**Source document:**
= Beginning of Section =
Forums activity is down with 1,640 new topics this year from 2,440 last year and 4,020 in 2014. 4,861 replies to those topics, which is a quarter of the 20,120 replies posted in 2014.

5,185 comments on the blog a drop from the 5,864 last year, but not as drastic a drop as the forums.

We received 1,372 messages through our contact form, down from 1,621 last year. 18,848 total!

Overall, while web traffic is up, engagement that happens directly on the site is down. As we can see in social media numbers, engagement elsewhere is up. We even have 32,174 subscribers on YouTube, which we hardly ever link to. This is the first year we’ve tracked that number, so we’ll see where that goes next year.

Just a few weeks ago we crossed over 300K followers on our Twitter account. That’s up 50,000 from last year, which is amazing, but actually significantly slowed growth as we gained 90,000 in 2015. 68K likes on Facebook, up from 59K last year.

Another milestone was the re-launch of our newsletter (subscription page). For years we sent out a weekly, but it was auto-generated from the RSS feed. Now it is custom written and much more interesting. There is even content in there that only goes into the newsletter. We started it nearly from the ground up, starting at 13K subscribers in February and ending the year at 21K subscribers.

The Lodge is soon to be a thing of the past on CSS-Tricks. All those videos will remain, but we’ll kind of roll them into the Video Screencasts area. I guess that’s a hint enough: a redesign is coming!

Goal Review

Develop new and strong reference material for the CSS-Tricks community.

I’ll give us a B- on that. My thinking at the time was that we need to publish more content like our “complete guides”, because those have so much value. One of those can be worth 100 or more other random blog posts. We did some of that, which I’m happy about. Perhaps not as much as I was envisioning, but my thinking on it has also changed a bit. Any given blog post is building toward a more comprehensive set of information on that subject. Perhaps that culminates in a “complete guide” at some point, or can be assembled into a valuable set of posts (see goals), or informs more posts on the subject. Our posts tend to have pretty good long-term value anyway, so keeping a steady publishing schedule of that kind of content is pretty great.

More focus on the developing “the voice” of CSS-Tricks.

I’ll give us an A- on that. I’m very happy with how that turned out this year. I wrote it down as a goal, because we have more humans writing things for CSS-Tricks than ever before. This year had the most guest posts as we’ve ever had in a year and the highest number of staff writers.

Left completely unchecked, I think the voice of the site would roam. I’d prefer that didn’t happen. I’d prefer that everyday readers can expect a certain consistent spirit, even when the author changes. Through editing, I think we did pretty well there. It is even codified now:

Friendly. Authoritative. Welcoming. We’re all in this together. Flexible (non-dogmatic about ideas). Thankful.

New Goals

  • Double newsletter subscribers. Seems doable since newsletters are pretty popular right now and ours is hopefully actually interesting. It’s a way you can keep up with the site and industry without much effort, which it seems like there are plenty of folks interested in doing that. That’s only 21K more folks, and since we have passed 300K Twitter followers, we gotta be able to make that happen.
  • More pairing videos. This will be harder to pull off since I’m traveling quite a lot this year and it’s hard to shoot video on the road. But I think it’s worth it. Two people talking through code together is so much fun and hopefully more engaging to watch than a solo video.
  • Maintain a mostly-daily publishing schedule. We’ve done it the last few years, so I hope we can keep it up. Sometimes it feels scary when there is a drought of news or ideas don’t seem to be flowing. But we have a pretty good idea board on Trello, plenty of staff, and a decent amount of guest-posting interest, I think we can do it.
  • Assemble content in more useful ways. This is my favorite goal. I think in the coming year we can leverage our archives of posts in better ways than we ever have.

Wrap Up

Happy new year! Thanks to all y’all for sticking around another year, making this place a community and a sustainable business.
= End of Section =
Please restate the CSS-Tricks review from "5,185 comments on" up to and including "59K last year.", swapping "contact form" for "feedback form".

**Provided information:**
= Beginning of Section =
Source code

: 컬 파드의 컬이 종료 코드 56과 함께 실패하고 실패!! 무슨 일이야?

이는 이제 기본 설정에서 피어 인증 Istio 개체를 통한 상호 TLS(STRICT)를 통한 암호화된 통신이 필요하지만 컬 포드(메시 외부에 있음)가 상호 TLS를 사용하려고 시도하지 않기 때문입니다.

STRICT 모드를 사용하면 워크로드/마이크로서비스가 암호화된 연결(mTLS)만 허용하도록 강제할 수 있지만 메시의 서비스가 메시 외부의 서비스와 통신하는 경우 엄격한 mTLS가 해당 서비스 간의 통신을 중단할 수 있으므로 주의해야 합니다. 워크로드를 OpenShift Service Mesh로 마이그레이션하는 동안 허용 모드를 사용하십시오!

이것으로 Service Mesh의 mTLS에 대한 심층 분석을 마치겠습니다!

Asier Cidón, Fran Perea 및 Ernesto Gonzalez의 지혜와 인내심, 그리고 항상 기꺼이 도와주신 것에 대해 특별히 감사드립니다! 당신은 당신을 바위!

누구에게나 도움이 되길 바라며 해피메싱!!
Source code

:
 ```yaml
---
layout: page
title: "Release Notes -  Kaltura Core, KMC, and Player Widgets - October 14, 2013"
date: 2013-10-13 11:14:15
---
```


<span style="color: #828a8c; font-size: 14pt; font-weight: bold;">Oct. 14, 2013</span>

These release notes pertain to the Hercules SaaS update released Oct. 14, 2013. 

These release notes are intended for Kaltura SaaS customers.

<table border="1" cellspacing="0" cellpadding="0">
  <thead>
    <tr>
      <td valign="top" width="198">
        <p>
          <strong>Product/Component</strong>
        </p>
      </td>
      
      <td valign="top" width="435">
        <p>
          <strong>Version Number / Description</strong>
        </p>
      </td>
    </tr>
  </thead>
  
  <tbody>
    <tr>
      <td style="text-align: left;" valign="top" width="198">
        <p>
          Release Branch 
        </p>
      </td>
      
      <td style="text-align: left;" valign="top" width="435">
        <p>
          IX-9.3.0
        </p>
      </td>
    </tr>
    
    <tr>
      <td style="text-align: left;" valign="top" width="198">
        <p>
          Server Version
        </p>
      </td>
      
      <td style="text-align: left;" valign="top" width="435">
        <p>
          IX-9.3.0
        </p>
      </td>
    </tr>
= End of Section =
**Solution to this exercise:**
5,185 comments on the blog a drop from the 5,864 last year, but not as drastic a drop as the forums.

We received 1,372 messages through our feedback form, down from 1,621 last year. 18,848 total!

Overall, while web traffic is up, engagement that happens directly on the site is down. As we can see in social media numbers, engagement elsewhere is up. We even have 32,174 subscribers on YouTube, which we hardly ever link to. This is the first year we’ve tracked that number, so we’ll see where that goes next year.

Just a few weeks ago we crossed over 300K followers on our Twitter account. That’s up 50,000 from last year, which is amazing, but actually significantly slowed growth as we gained 90,000 in 2015. 68K likes on Facebook, up from 59K last year.